Entre os muitos exercícios para a paciência que encaro todos os dias há um que está sempre no “hard mode”: ouvir cristãos, ao emitirem opiniões (opinião, essa deusa vulgar) sobre aspectos da doutrina, sobre vida devocional, ou sobre aquilo que crêem que é correto do ponto de vista teológico e bíblico, jogando o fideísmo ao quatro ventos. “Abandone sua razão para entender o que Deus quer de você e para você”; “pare de se ater ao seu entendimento se quiser viver uma vida cristã mais rica”; “deixe de raciocinar e ouça ao Espírito”. Quem nunca ouviu tais frases? Nem é preciso dizer que daí em diante surgem os pitacos mais estapafúrdios sobre as relações entre a fé e a racionalidade, e claro, as mais “maduras” e mui “espirituais” críticas a quem é visto como apegado ao estudos de temas sérios, ao aprendizado sistemático das doutrinas cristãs, ou meramente a uma vida intelectual menos miserável.

O fideísmo é isso: usar a razão para afirmar, sobre a fé, que fé e razão não se misturam. Soa engraçado e contraditório? Sim. Mas é uma mania consolidada em muitos segmentos da igreja brasileira. Kierkegaard caiu nessa. Karl Barth também. (Barth também caiu em outras piores, assunto para outra ocasião.) E que ninguém se engane. Às portas e mesmo dos púlpitos de templos das denominações de grande tradição e legado intelectual é possível ouvir tais disparates.

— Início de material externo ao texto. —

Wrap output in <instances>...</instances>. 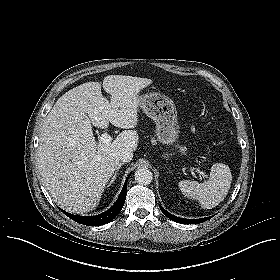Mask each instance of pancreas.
Instances as JSON below:
<instances>
[{
	"label": "pancreas",
	"instance_id": "cf45deb5",
	"mask_svg": "<svg viewBox=\"0 0 280 280\" xmlns=\"http://www.w3.org/2000/svg\"><path fill=\"white\" fill-rule=\"evenodd\" d=\"M180 151L183 152V151H184V148H183V147H180Z\"/></svg>",
	"mask_w": 280,
	"mask_h": 280
}]
</instances>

Agostinho, numa de suas Cartas, afirmou:
“É impossível que Deus odeie em nós o atributo pelo qual nos fez superiores aos demais seres vivos. Devemos, portanto, recusar-nos a crer de um modo que não receba ou não busque razão para nossa crença, uma vez que sequer poderíamos crer se não tivéssemos almas racionais”. 
Pode-se citar diversas passagens das Escrituras em que Cristo, os apóstolos e os profetas do Velho Testamento instigam as pessoas a usarem sua inteligência e a razão (p. ex. Is. 1:18, Mt. 22:36,37; 1Pe. 3:15). Portanto, o fideísmo é também uma heresia. Infelizmente, é fácil perceber que muitos cristãos, na prática, preferem ser cientistas no trabalho e intuitivos na fé. E o desastre se vê quando começam as conversas sérias: versículos evocados fora de contexto, má compreensão de preceitos elementares, papo superficial. Logo-se apela para os testemunhos ralos e cheios de clichês tirados das musiquinhas da moda gospel, e fica por isso mesmo. Presenciar a tudo isso é tortura chinesa.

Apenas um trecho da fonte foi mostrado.